(Stored dataset items)
#####

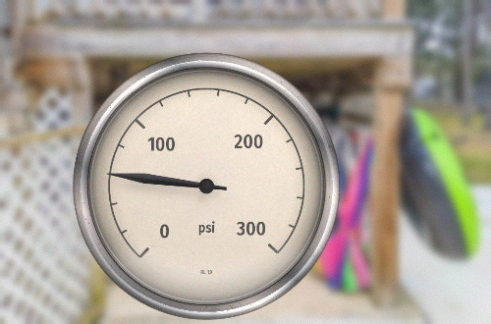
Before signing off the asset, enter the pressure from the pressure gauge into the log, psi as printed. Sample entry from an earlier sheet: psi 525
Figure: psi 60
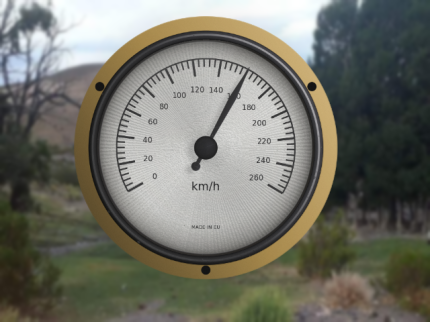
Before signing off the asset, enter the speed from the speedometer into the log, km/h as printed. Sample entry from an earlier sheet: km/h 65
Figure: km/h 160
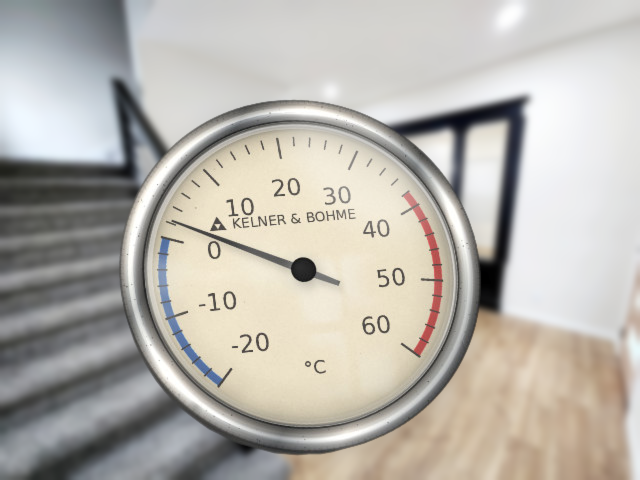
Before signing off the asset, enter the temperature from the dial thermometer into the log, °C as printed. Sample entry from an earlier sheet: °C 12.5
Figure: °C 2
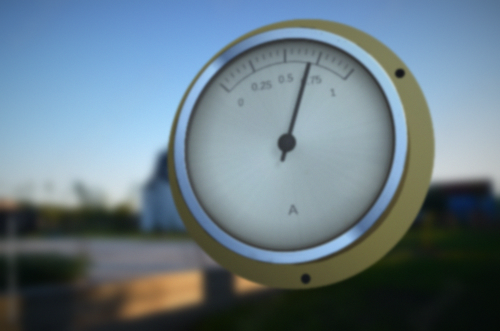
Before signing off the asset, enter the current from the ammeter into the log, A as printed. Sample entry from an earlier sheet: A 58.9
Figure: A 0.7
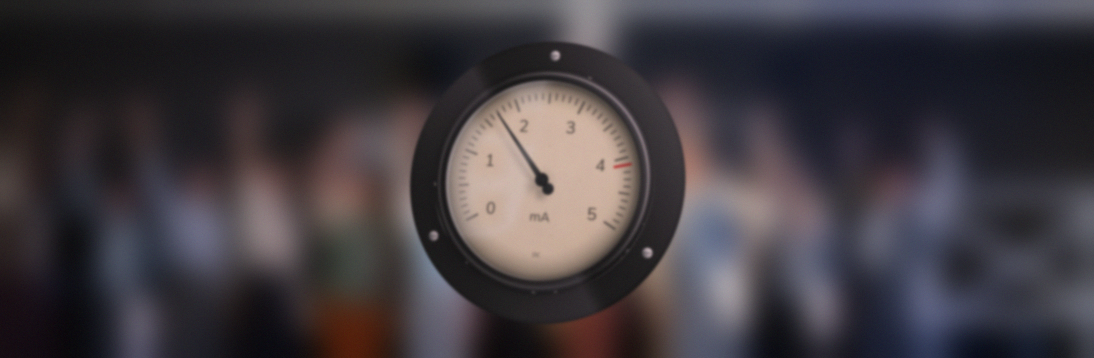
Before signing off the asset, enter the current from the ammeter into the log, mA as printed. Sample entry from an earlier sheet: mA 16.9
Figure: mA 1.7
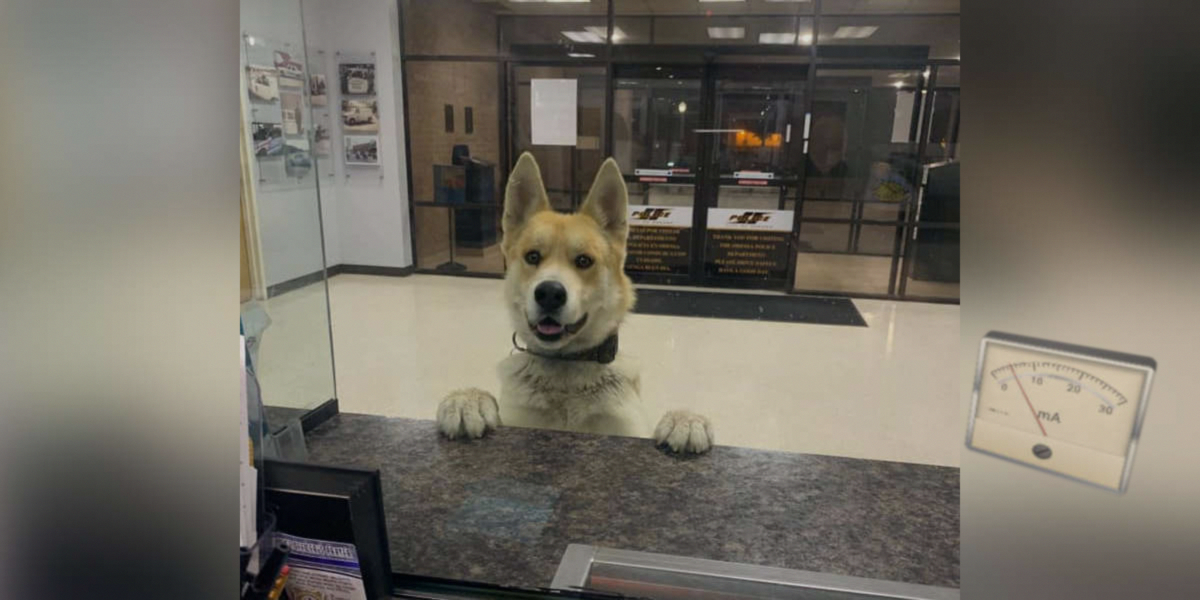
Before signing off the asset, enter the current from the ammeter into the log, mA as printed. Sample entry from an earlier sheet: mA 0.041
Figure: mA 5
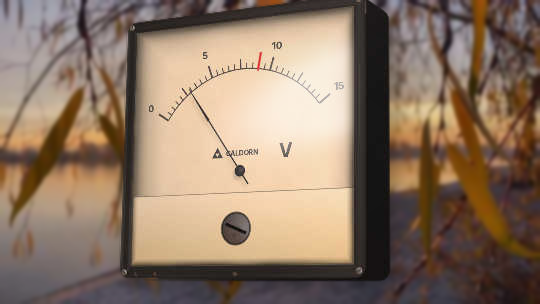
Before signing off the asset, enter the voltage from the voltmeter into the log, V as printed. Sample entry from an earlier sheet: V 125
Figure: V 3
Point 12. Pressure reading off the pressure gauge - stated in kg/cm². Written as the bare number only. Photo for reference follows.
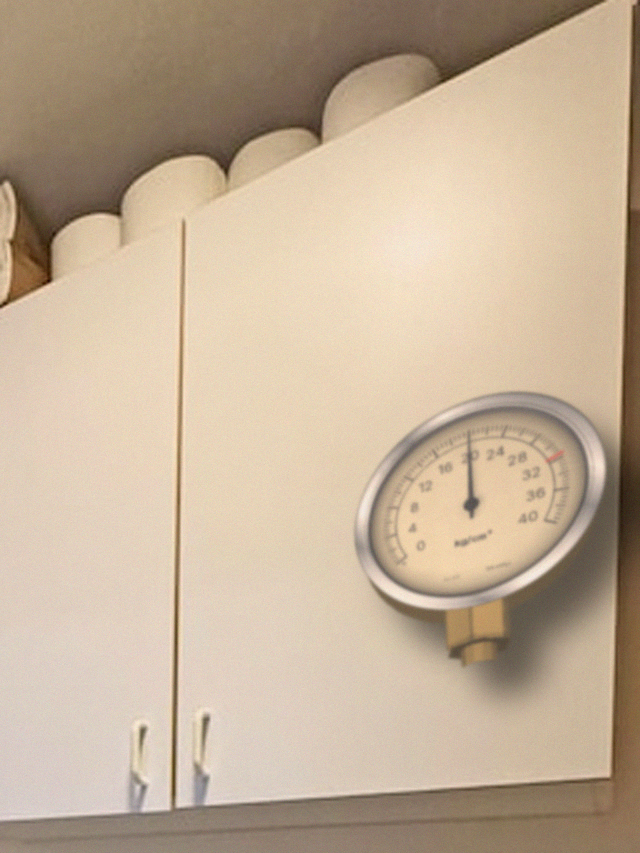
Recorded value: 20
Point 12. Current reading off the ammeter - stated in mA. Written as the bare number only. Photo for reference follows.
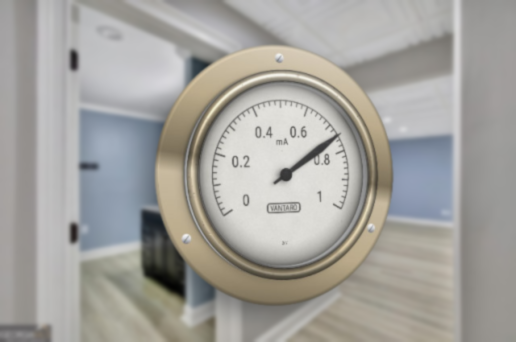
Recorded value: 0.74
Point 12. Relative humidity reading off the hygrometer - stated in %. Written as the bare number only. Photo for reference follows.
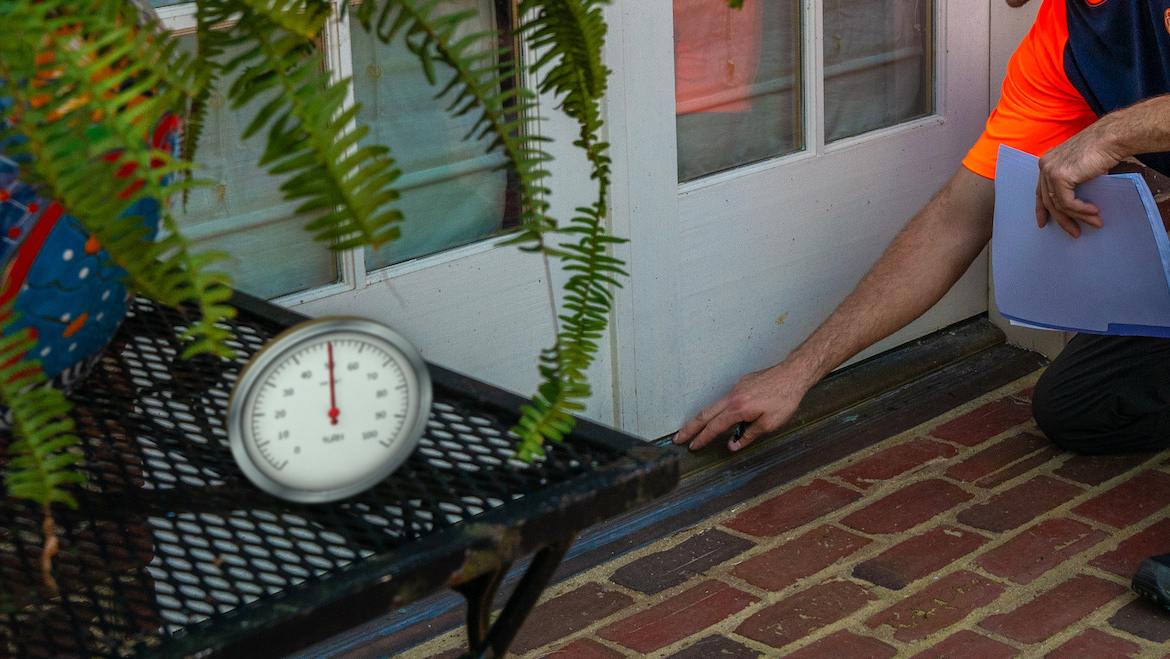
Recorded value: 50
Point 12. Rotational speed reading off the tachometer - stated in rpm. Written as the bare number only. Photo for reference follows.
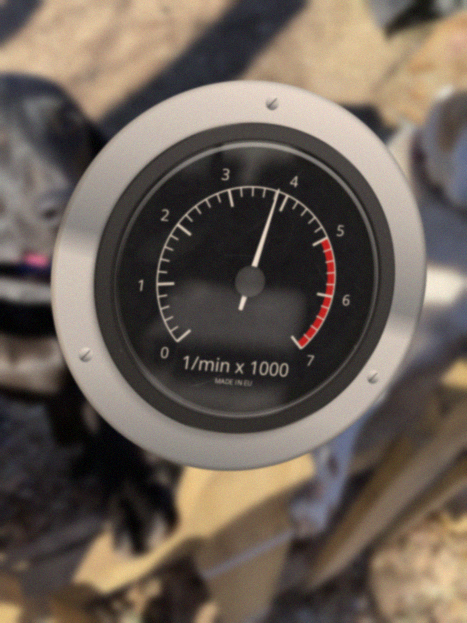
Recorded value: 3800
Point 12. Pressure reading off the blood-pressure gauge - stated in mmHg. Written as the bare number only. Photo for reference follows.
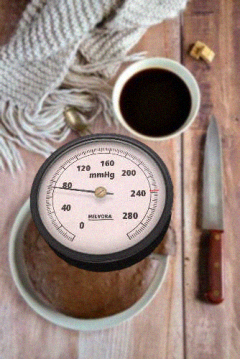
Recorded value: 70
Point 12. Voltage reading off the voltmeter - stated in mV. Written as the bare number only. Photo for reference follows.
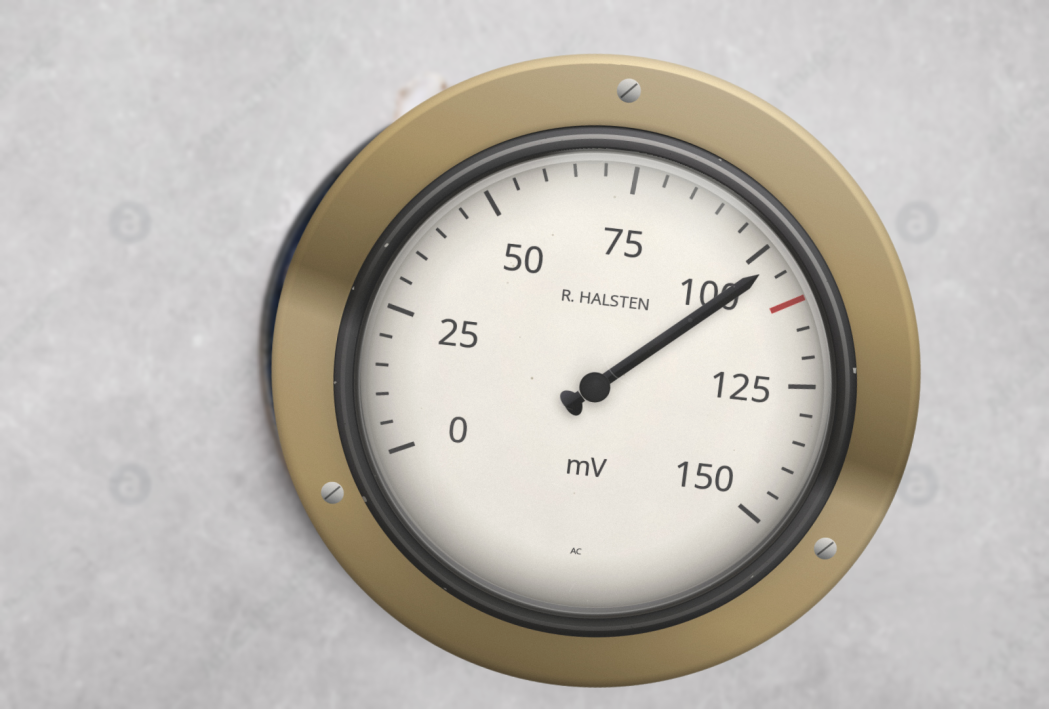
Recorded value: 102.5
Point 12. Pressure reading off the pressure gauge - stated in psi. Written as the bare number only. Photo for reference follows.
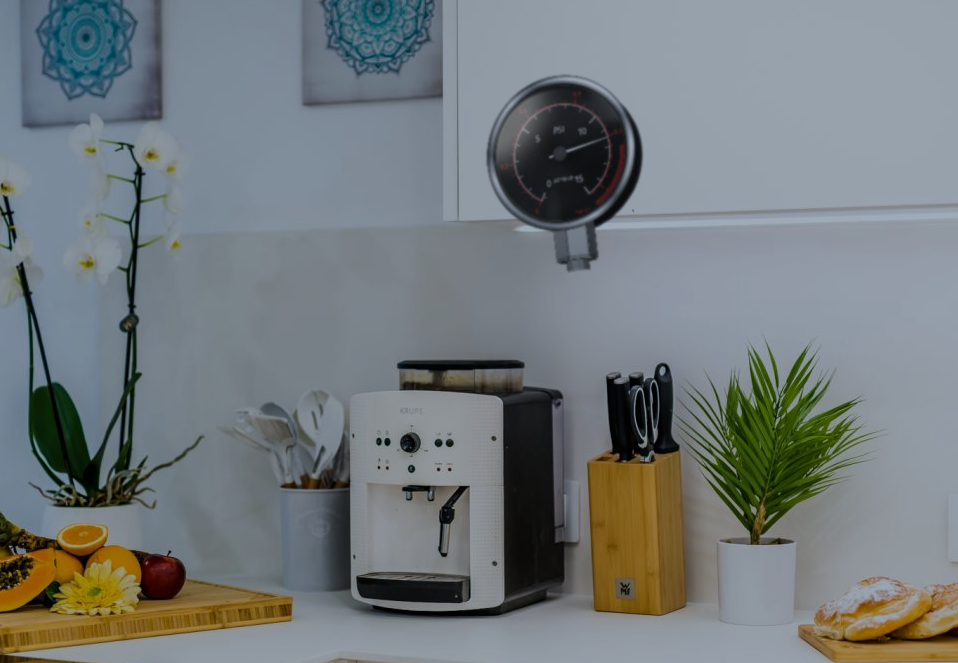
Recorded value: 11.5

#####

Reproduce all of the lines above verbatim, leaving out the pictures.

RESPONSE BOX –
Before signing off the asset, enter the pressure from the pressure gauge into the log, psi as printed. Sample entry from an earlier sheet: psi 525
Figure: psi 60
Before signing off the asset, enter the speed from the speedometer into the log, km/h as printed. Sample entry from an earlier sheet: km/h 65
Figure: km/h 160
Before signing off the asset, enter the temperature from the dial thermometer into the log, °C as printed. Sample entry from an earlier sheet: °C 12.5
Figure: °C 2
Before signing off the asset, enter the current from the ammeter into the log, A as printed. Sample entry from an earlier sheet: A 58.9
Figure: A 0.7
Before signing off the asset, enter the current from the ammeter into the log, mA as printed. Sample entry from an earlier sheet: mA 16.9
Figure: mA 1.7
Before signing off the asset, enter the current from the ammeter into the log, mA as printed. Sample entry from an earlier sheet: mA 0.041
Figure: mA 5
Before signing off the asset, enter the voltage from the voltmeter into the log, V as printed. Sample entry from an earlier sheet: V 125
Figure: V 3
Point 12. Pressure reading off the pressure gauge - stated in kg/cm². Written as the bare number only. Photo for reference follows.
Recorded value: 20
Point 12. Current reading off the ammeter - stated in mA. Written as the bare number only. Photo for reference follows.
Recorded value: 0.74
Point 12. Relative humidity reading off the hygrometer - stated in %. Written as the bare number only. Photo for reference follows.
Recorded value: 50
Point 12. Rotational speed reading off the tachometer - stated in rpm. Written as the bare number only. Photo for reference follows.
Recorded value: 3800
Point 12. Pressure reading off the blood-pressure gauge - stated in mmHg. Written as the bare number only. Photo for reference follows.
Recorded value: 70
Point 12. Voltage reading off the voltmeter - stated in mV. Written as the bare number only. Photo for reference follows.
Recorded value: 102.5
Point 12. Pressure reading off the pressure gauge - stated in psi. Written as the bare number only. Photo for reference follows.
Recorded value: 11.5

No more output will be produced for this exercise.